My current focus is in re-writing the article storage mechanism. In the first version, everything was stored in a database (even the version control mechanism used the database), but this soon became problematic as new functionality was added and the data-model needed updating too often to keep writing import/export routines. To simplify, I moved everything to flat-file storage. Since the system was designed to cache the HTML, the performance hit of reading text files wasn’t really an issue. Furthermore, I’m a big fan of leveraging the tools one already has — I’m a unix geek, so having ‘diff’, ‘vi’, ‘sed’, etc. on hand is a good thing. Managing plain-text files is also a very natural way to work with articles.
With the CMS working from flat-files, the next step was naturally to re-write it. The plan now is that the web interface will only work with my CMS libraries, and the CMS libraries with work with a database that can be imported or exported to the current flat-file format. From a content authoring perspective, articles can still be written as plain-text and manually placed in the “data” directory. The admin tool will contain a “sync with file-system” function, where the database will re-sync and find the new articles. The file-system will remain the ultimate authority, meaning that the synchronization process in theory could start by dropping all articles from the database and rebuilding from scratch (although that wouldn’t be very efficient.)

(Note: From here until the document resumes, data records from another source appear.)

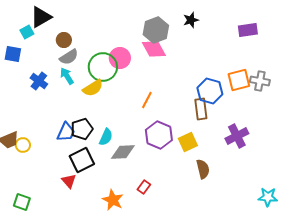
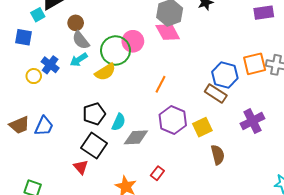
gray semicircle: (69, 57) -> (81, 40), turned 84
cyan arrow: (67, 76) -> (79, 60), turned -90
brown rectangle: (201, 109) -> (216, 93), turned -50
blue trapezoid: (66, 132) -> (44, 126), moved
yellow circle: (23, 145) -> (34, 76), moved
black square: (82, 160) -> (94, 146), turned -30

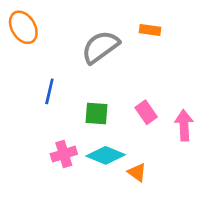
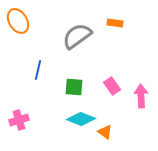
pink cross: (64, 154) -> (19, 120), moved

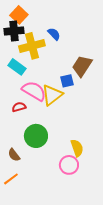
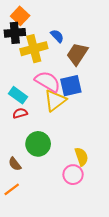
brown trapezoid: (82, 66) -> (77, 54), moved
cyan rectangle: (17, 67) -> (18, 95), moved
blue square: (67, 81) -> (71, 86), size x1.5
pink semicircle: (34, 91) -> (48, 81), moved

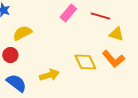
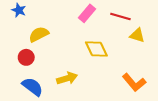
orange L-shape: (113, 59) -> (134, 82), moved
yellow diamond: (85, 62) -> (96, 49), moved

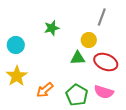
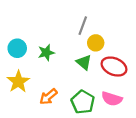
gray line: (102, 17) -> (83, 26), moved
green star: (52, 28) -> (46, 53), moved
green triangle: (78, 58) -> (84, 62), turned 42

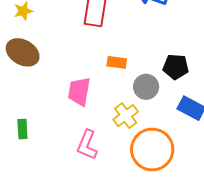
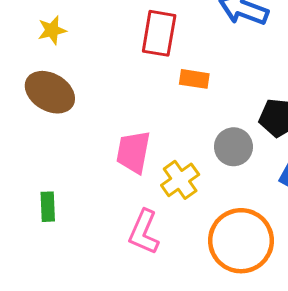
orange rectangle: (117, 62) -> (194, 79), moved
yellow cross: (126, 116) -> (180, 180), moved

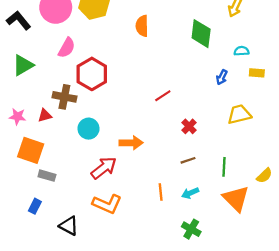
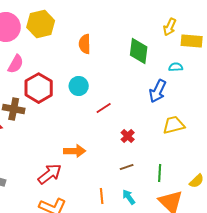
yellow rectangle: (257, 73) -> (192, 41), moved, size x1.5
blue arrow: (222, 77) -> (158, 91), size x1.6
cyan circle: (88, 129) -> (79, 86), moved
cyan arrow: (190, 193) -> (129, 197), turned 77

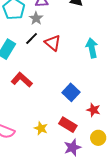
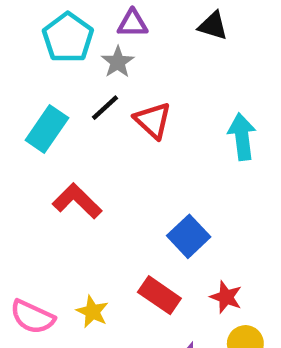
red star: (93, 110) -> (226, 297), moved
red rectangle: (68, 125) -> (159, 295), moved
yellow star: (41, 128) -> (92, 312), moved

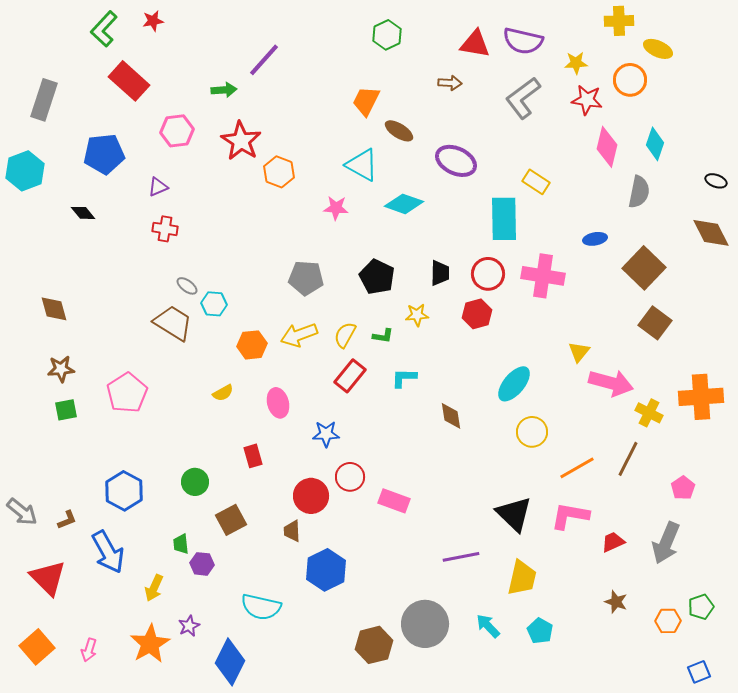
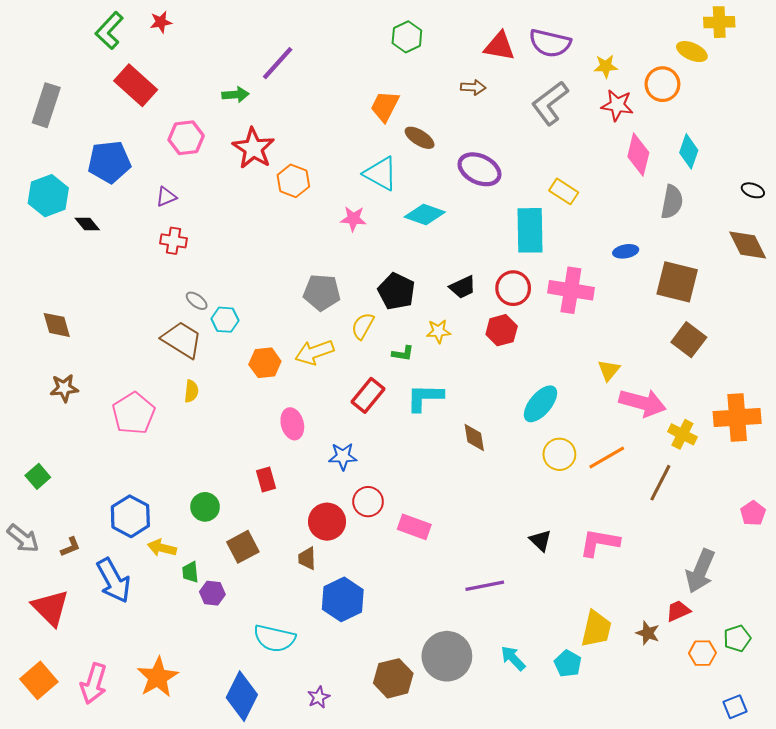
yellow cross: (619, 21) -> (719, 22), moved
cyan hexagon: (25, 171) -> (48, 196), moved
brown square: (644, 268) -> (677, 282), turned -30
black trapezoid: (440, 273) -> (463, 287), turned 64
yellow semicircle: (345, 335) -> (363, 326), moved
cyan L-shape: (404, 378) -> (425, 398), size x1.4
yellow semicircle: (223, 393) -> (191, 391), moved, turned -55
green square: (66, 410) -> (38, 476), moved, turned -30
orange line: (577, 468) -> (607, 457), moved
pink pentagon: (683, 488) -> (753, 513), moved
black triangle: (514, 514) -> (540, 541), size x0.6
red trapezoid: (613, 542) -> (678, 611), moved
yellow trapezoid: (522, 578) -> (596, 629), moved
yellow arrow: (154, 588) -> (162, 548), moved, turned 80
purple star: (189, 626) -> (319, 697), moved
pink arrow: (89, 650) -> (94, 684), size x1.6

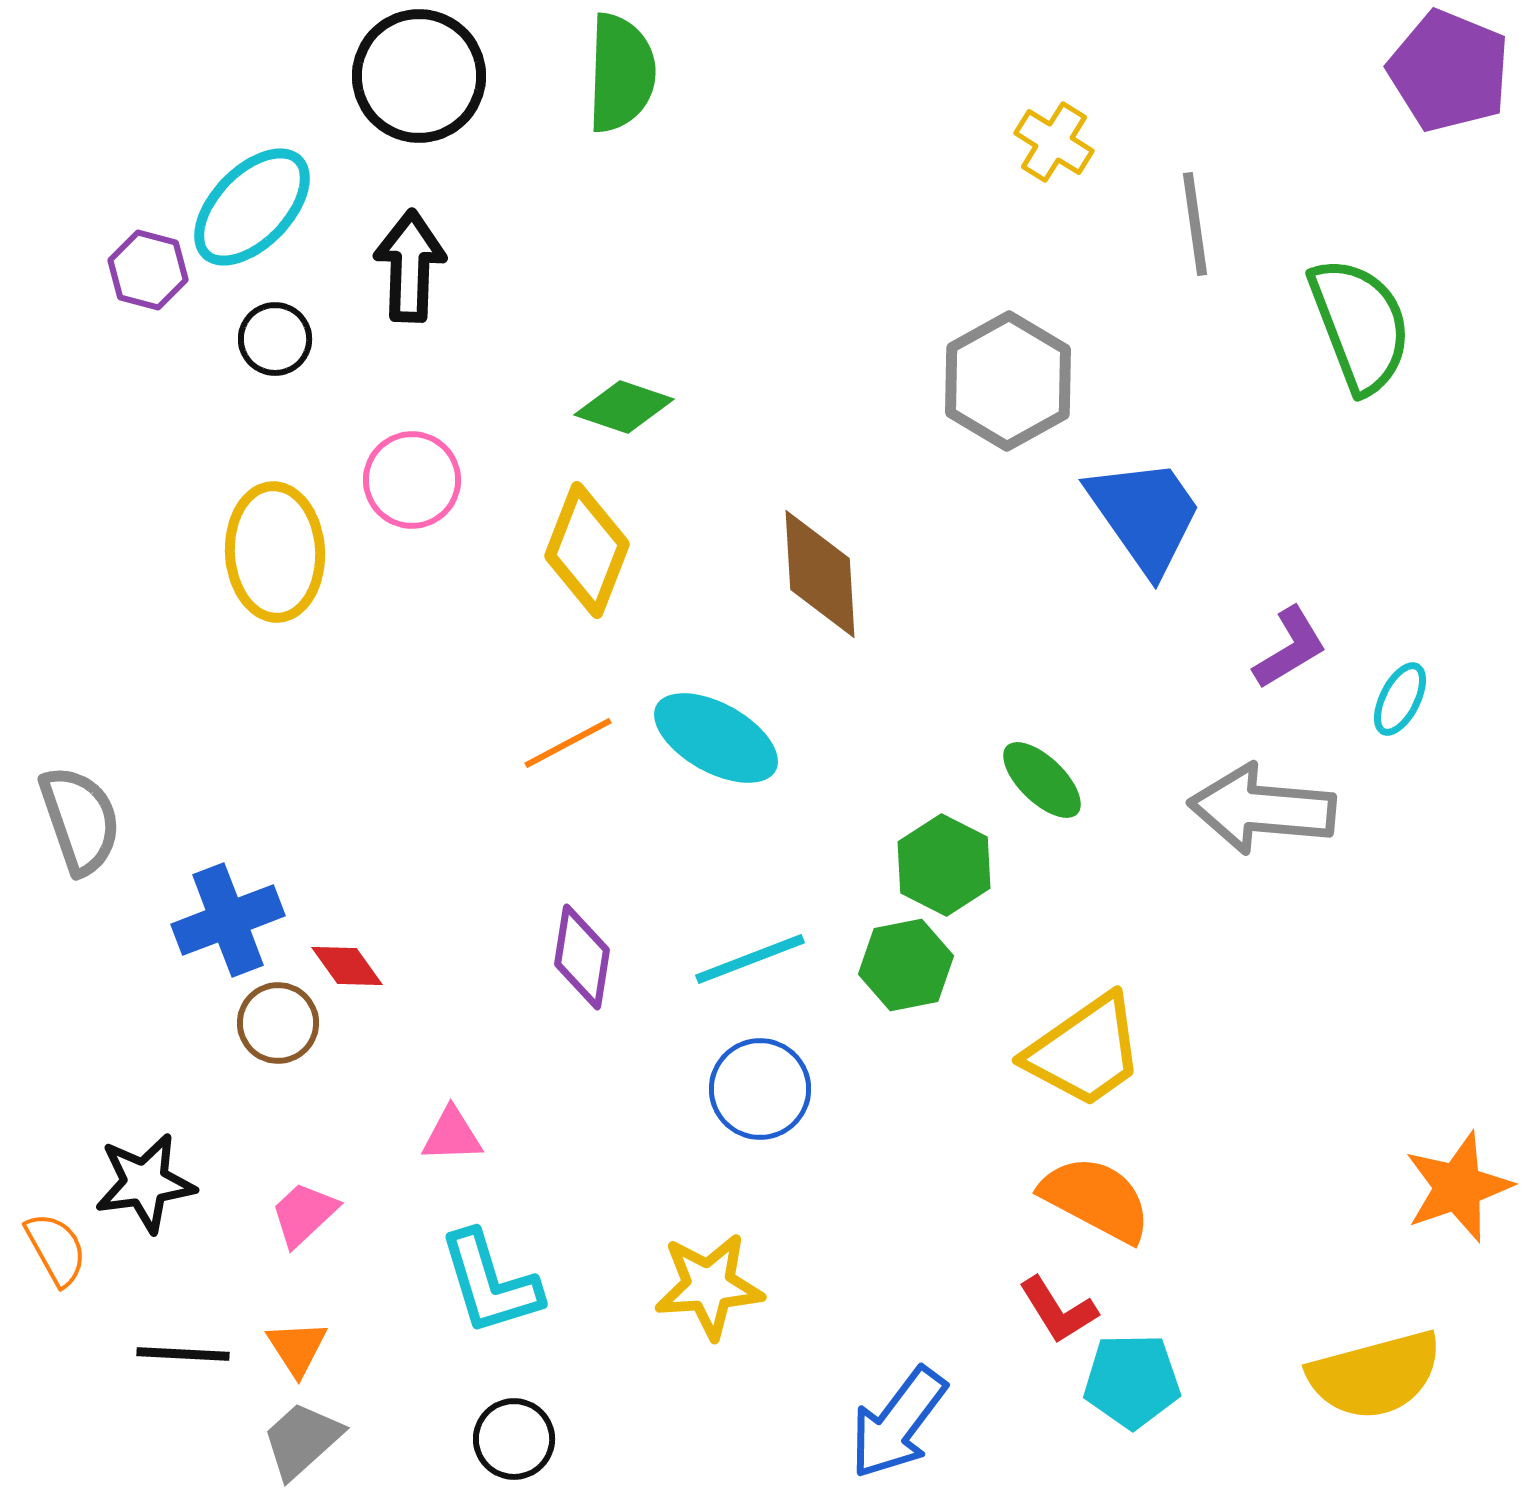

The database replication process may seem cumbersome for frequent content editing, but there’s a hidden benefit: since the articles must always be scanned and imported, you can run sanity checks and validation before committing to the database. These checks can be run before doing the database update, thus ensuring that previously valid content stays live until the updated article is parse-able.
The logic to make all this work is fairly straight-forward, so now it’s the data-model holding things up. The problem is that I don’t want to pollute my personal article storage with the storage of the news aggregator. The aggregator will be bringing in hundreds of items daily, but I post articles only a couple times a week. The aggregator content is also less valuable to me, meaning, if it got corrupt, nuking that database would only be a mild setback.
The main CMS class was designed to use a single database, but only add tables as needed. If you never instantiated a news aggregator, it would never run the create statements for that service, thus keeping the data model neat and tidy. What I’m changing to now, is multiple database files: one for the aggregator, one for the blog engine, and one for each wiki instance. That last sentence would definitely sound odd if I was using MySQL, PostgreSQL, or some other traditional database daemon, but I’m not. I’m using SQLite. I’ll save my full review of SQLite for another post, but the thing to note at this point is that SQLite uses database files on the filesystem instead of a single master repository. The immediate benefit is in data portability.